— Хочешь сказать, что мог бы любить дурнушку? — недоверчиво переспросил Роно.
— Ничего я не хочу сказать, — огрызнулся Реджинальд. — Просто противно, когда глянут на тебя мельком и тут же ярлык наклеят.
— Прислушаюсь к мнению специалиста. — Роно угрюмо усмехнулся этому вполне заслуженному щелчку по носу. — Давай-ка лучше обмозгуем, куда ты денешься по выходе из Обители. Ты, конечно, прав: невозможно сидеть тут вечно. Послушай… а на мятеж в твоем графстве никакой надежды нет?
— Да ты что! — Марч от возмущения даже голос потерял. — Против кого я буду мятеж поднимать? Против своего законного государя? Да кем я буду после этого? Я же ему присягал.
Да, Ричарду в любом случае стоило придумать менее нелепое обвинение. Государственная измена никак не вязалась с этим балбесом.
— Да и потом, — уже успокоившись, продолжил Реджинальд, — как я могу подложить такую свинью родному брату? Арчи так повезло! Неожиданная удача — слишком сильное искушение. Я не хочу подвергать совесть малыша такому испытанию.
— Думаешь, он тебя не поддержит?
— Он ничего доброго от этого не получит. Да и бесполезно все это. Я военный человек, я знаю. Мятеж захлебнется, а сколько крови будет даром! Нет, бунтовать я не буду.
— Я подумал про мятеж потому, — сказал Роно, пряча глаза, — что вот мы говорим с тобой о том о сем. И я все равно вижу перед собой сильного человека. Рыцаря и графа. Способного не только своей судьбой управлять. Уж больно ты там на месте.
Марч помолчал.
— У меня есть два пути, — сказал он. — Наемная армия… или монастырь.
Волшебник хихикнул.
— Эк тебя качает: то леди Абигайль, то монастырь! Ты вообще-то уверен, что создан для молитвенного уединения?
— А вот смеешься ты напрасно. В нашем роду — да и не только в нашем — испокон веку старшие сыновья наследовали владения и титул, а младшие принимали постриг, и никого никогда не волновало, кто и для чего создан. Я же сказал, что Арчи повезло. За каменную стену его не успели упрятать, и теперь мой братишка — граф Марч и завидный жених. Если бы я занял его место, как он занял мое, это была бы весьма впечатляющая шутка судьбы. Если бы я искал покоя и безопасности, я предпочел бы второй вариант. Но скорее всего это будет наемная армия. Причем не этой страны. Я все-таки не баран в стаде, не выделиться из прочих ландскнехтов я не смогу. А выделившись, несомненно, привлеку к себе внимание. А ты?
— Какой из меня воин? — вздохнул Роно. — А тем более монах? Я же дьявольское отродье, меня сожгут сразу. Мог бы пойти к тебе в оруженосцы… только помни, я тебя предупреждал!

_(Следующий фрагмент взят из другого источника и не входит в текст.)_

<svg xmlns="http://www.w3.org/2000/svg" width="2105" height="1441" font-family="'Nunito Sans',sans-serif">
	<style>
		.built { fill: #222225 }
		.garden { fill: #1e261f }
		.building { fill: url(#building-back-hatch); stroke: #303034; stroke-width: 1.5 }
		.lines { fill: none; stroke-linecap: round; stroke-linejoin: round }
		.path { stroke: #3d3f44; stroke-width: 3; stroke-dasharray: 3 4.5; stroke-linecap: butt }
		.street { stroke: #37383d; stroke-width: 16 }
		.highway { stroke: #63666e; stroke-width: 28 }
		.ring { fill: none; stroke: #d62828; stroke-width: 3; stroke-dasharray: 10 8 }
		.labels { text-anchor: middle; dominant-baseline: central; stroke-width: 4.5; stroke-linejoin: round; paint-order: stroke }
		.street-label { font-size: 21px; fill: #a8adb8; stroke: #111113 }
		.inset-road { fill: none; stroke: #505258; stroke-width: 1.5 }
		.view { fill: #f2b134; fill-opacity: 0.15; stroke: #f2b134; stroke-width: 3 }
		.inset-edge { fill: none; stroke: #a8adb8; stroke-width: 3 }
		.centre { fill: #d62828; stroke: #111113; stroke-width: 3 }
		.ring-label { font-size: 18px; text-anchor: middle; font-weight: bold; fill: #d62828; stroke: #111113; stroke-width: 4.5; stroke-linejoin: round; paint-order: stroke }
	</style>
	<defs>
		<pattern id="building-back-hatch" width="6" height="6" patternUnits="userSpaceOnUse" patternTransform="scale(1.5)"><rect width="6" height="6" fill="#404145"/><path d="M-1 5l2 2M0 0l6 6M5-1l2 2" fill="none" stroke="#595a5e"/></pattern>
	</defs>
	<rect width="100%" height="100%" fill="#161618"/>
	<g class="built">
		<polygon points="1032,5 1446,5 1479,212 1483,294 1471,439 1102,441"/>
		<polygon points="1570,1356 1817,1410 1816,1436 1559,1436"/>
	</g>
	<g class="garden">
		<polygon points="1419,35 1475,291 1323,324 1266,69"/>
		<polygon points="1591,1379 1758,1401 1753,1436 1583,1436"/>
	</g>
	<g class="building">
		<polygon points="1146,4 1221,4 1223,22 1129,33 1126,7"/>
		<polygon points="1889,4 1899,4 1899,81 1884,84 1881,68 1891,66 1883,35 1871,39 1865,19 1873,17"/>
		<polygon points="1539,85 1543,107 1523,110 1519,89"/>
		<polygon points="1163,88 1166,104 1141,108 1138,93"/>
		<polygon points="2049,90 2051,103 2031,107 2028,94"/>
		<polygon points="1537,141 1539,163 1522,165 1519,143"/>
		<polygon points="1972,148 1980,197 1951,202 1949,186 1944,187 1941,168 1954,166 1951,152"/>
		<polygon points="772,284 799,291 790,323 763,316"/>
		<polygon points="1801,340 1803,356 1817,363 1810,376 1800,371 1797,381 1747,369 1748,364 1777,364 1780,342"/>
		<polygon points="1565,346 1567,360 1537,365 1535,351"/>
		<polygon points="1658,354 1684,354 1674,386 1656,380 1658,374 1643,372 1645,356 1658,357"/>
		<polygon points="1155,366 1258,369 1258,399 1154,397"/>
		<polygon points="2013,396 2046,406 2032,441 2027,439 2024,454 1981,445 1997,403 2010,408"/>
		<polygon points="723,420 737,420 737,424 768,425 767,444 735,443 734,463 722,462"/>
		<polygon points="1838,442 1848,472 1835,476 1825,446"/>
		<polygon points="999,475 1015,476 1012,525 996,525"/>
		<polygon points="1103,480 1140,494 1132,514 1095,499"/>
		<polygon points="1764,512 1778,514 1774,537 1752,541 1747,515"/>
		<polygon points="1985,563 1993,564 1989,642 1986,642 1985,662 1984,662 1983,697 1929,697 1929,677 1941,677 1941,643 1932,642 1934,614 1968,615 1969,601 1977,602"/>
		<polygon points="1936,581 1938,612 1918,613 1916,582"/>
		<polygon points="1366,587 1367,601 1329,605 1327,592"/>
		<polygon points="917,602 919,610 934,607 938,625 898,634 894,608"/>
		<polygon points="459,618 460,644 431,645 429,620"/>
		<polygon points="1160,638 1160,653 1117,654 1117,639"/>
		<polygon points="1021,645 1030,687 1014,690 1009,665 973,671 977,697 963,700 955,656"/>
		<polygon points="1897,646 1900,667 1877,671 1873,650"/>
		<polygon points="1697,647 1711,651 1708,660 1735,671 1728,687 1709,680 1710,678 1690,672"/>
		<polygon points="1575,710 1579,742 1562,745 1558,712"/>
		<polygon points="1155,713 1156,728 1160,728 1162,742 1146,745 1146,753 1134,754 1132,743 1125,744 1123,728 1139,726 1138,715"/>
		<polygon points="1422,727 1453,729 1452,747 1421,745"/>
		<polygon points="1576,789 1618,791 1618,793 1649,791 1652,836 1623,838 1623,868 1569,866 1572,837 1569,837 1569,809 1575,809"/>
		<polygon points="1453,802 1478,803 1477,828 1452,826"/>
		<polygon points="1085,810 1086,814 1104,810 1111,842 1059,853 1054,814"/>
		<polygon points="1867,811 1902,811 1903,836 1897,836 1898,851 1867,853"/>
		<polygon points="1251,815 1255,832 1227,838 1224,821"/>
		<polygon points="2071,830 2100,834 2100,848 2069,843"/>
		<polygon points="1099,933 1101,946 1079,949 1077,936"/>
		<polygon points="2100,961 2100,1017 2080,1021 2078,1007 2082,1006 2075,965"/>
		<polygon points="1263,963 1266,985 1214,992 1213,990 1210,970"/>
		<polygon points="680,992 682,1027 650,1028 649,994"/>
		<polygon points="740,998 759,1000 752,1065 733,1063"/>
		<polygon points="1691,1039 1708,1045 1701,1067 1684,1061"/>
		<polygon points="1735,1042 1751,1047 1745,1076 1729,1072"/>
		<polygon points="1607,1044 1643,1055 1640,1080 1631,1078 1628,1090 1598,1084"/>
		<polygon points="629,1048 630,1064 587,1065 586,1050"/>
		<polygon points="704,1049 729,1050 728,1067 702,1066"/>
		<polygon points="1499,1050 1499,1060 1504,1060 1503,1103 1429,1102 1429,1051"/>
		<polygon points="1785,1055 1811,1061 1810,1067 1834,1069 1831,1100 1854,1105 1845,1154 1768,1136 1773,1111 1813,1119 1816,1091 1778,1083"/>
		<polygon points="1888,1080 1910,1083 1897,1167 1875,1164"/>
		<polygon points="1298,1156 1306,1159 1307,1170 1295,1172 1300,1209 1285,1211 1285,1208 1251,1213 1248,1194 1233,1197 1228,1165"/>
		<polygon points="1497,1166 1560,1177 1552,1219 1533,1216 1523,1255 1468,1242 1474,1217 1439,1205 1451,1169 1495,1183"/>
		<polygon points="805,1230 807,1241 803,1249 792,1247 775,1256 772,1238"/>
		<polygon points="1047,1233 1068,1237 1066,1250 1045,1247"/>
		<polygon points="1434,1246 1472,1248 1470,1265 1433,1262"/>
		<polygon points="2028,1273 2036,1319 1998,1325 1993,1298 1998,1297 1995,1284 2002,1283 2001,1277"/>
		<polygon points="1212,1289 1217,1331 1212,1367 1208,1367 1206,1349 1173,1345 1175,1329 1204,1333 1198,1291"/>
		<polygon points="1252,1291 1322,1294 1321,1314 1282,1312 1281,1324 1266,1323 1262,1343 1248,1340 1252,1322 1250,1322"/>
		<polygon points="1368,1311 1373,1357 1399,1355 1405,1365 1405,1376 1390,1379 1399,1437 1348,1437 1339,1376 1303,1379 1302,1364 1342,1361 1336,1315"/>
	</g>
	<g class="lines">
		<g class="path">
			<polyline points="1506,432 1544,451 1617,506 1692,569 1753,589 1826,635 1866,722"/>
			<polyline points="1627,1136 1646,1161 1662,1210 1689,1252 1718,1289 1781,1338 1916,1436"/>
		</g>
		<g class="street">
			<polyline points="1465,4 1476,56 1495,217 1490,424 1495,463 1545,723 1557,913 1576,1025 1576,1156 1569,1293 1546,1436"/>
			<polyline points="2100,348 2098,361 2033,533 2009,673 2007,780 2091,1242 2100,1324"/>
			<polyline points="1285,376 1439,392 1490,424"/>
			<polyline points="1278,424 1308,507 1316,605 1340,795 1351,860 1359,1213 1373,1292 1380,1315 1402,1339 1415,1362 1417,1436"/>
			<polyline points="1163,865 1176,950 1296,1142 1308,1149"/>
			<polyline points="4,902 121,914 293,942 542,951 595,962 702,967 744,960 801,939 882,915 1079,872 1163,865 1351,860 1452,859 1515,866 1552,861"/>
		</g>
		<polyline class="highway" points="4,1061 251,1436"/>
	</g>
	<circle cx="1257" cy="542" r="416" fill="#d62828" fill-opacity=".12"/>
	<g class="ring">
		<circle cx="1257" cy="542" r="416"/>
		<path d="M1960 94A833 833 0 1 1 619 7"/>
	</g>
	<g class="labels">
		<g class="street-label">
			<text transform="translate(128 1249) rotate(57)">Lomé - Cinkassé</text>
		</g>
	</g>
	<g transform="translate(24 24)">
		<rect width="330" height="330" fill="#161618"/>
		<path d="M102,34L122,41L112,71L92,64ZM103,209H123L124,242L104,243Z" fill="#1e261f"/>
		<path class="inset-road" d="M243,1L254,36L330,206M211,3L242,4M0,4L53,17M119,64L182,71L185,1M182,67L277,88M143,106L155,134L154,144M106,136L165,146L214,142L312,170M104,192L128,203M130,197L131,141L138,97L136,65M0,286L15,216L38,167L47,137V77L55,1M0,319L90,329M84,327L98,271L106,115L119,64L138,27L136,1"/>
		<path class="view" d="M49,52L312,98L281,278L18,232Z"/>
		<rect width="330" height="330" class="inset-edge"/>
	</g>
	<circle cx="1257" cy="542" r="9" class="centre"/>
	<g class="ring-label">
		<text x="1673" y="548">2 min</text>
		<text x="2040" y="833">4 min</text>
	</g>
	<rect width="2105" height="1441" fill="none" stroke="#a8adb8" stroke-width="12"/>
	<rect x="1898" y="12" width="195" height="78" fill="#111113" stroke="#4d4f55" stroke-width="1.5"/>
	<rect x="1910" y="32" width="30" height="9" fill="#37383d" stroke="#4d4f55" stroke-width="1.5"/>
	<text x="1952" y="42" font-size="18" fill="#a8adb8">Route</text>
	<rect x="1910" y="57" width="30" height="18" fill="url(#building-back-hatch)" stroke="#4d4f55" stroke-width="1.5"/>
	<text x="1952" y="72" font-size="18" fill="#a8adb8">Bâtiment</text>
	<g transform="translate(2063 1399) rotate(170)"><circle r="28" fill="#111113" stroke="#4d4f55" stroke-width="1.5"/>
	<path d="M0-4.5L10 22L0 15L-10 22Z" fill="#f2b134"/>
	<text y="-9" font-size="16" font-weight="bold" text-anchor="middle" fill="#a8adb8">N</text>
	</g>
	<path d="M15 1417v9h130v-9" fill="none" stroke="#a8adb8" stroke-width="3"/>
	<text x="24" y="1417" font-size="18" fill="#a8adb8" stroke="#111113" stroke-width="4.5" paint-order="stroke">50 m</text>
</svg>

А еще я могу фокусы на ярмарке показывать.
Как-то само собою разумелось, что в дальнейшем судьбы их связаны.
Они провели в безделье, раздумьях и ленивых разговорах весь день, а к вечеру ударил страшенный заморозок. Марч объявил его аргументом в пользу того, что не стоит задерживаться тут надолго. Роно молчал, трясся и стучал зубами. Костер, кажется, обогревал только сам себя: чтобы почувствовать его жар, приходилось чуть ли не садиться на уголья. Никогда раньше Обитель так не издевалась над своим адептом. Роно завернулся в два одеяла, пытаясь изнутри нагреть этот кокон теплом своего тела. Но тепла в нем оказалось почему-то очень немного, вообще он чувствовал себя одной сплошной ледышкой. Особенно холодны были руки, и Роно всерьез подумал, что может не пережить эту ночь.
Марч некоторое время наблюдал его мучения, а потом предложил:
— Иди сюда, поближе.
Из-под надвинутого на самые глаза одеяла в его сторону блеснул затравленный взгляд.
— Еще ч-чего!
— Парень, ты насмерть замерзнешь!
— Я останусь на с-своем месте, а т-ты — на с-своем!
Пауза.
— Эй! — негромко, но как-то очень отчетливо и зло сказал Реджинальд. — Ты что это обо мне подумал?
Взгляд темных глаз напротив стал еще более затравленным и несчастным, Роно сделал попытку отползти, но, очевидно, не ему было тягаться с Марчем в быстроте и силе. Двумя шагами преодолев разделяющее их расстояние, Реджи сгреб его за шиворот — ох, что-то здорово он приладился хватать его за шкирку! — поднял с земли и заглянул в лицо. Две ледяные ладошки что есть силы уперлись ему в грудь, из горла вырывался какой-то нечленораздельный лепет вперемешку с рыданиями. Марч смягчился.